■ TASK A ■
Copy the records verbatim, starting at their first line and ending at the line that contains "genus: Monacha", both included.

Dáil debates

Tuesday, 6 March 2018

2:15 pm

Photo of Mary Lou McDonaldMary Lou McDonald (Dublin Central, Sinn Fein) | Oireachtas source

I believe that the Taoiseach doth protest too much on this matter. I am not entirely clear what is his assertion of his own personal conspiracy theory. I am not entirely impressed with the Taoiseach's political priorities. In budget 2018 the strategic communications unit was allocated €5 million. I will put this in context. This is one third of the additional money that was promised for mental health - so much for the Taoiseach's political priorities. This communications unit is now mired in scandal. The Taoiseach can rant and rave, he can point the finger and he can talk about conspiracy theories but that is now where it is at.

■ TASK B ■
In the Dáil debate passage, how much was the strategic communications unit allocated in budget 2018?

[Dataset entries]
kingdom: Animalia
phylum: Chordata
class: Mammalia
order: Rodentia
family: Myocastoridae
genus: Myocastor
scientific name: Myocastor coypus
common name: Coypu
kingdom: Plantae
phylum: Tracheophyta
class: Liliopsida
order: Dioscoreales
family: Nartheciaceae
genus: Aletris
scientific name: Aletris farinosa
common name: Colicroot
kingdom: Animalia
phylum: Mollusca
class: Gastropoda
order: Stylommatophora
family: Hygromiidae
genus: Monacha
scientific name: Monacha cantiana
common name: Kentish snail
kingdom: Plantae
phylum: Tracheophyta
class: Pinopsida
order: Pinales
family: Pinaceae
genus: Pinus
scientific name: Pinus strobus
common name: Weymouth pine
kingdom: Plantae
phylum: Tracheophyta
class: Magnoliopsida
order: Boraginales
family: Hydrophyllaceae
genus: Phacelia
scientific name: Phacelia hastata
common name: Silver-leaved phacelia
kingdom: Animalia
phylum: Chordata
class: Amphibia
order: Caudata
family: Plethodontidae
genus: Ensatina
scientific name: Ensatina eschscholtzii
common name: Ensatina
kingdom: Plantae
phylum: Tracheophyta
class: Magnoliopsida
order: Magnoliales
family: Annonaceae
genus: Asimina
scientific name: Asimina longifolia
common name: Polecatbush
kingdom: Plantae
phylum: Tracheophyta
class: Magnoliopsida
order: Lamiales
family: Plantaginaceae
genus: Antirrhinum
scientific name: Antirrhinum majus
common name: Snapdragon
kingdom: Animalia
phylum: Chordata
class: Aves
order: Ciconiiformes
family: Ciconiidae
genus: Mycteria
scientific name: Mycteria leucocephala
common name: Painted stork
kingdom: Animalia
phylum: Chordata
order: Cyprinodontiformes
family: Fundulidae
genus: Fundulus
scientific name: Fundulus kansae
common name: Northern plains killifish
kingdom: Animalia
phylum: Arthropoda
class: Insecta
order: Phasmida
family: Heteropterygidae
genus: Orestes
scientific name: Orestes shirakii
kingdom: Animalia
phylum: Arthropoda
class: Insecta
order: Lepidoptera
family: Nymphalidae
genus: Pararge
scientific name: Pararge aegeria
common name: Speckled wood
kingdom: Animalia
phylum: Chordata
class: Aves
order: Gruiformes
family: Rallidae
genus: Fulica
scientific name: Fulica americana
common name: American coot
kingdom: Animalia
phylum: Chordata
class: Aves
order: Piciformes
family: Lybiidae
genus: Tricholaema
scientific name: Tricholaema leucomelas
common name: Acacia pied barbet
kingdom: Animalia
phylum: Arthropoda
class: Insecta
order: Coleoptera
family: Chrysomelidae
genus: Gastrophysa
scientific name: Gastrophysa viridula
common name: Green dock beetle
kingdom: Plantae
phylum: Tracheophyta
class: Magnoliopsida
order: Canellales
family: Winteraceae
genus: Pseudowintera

■ RESPONSE A ■
kingdom: Animalia
phylum: Chordata
class: Mammalia
order: Rodentia
family: Myocastoridae
genus: Myocastor
scientific name: Myocastor coypus
common name: Coypu
kingdom: Plantae
phylum: Tracheophyta
class: Liliopsida
order: Dioscoreales
family: Nartheciaceae
genus: Aletris
scientific name: Aletris farinosa
common name: Colicroot
kingdom: Animalia
phylum: Mollusca
class: Gastropoda
order: Stylommatophora
family: Hygromiidae
genus: Monacha

■ RESPONSE B ■
€5 million.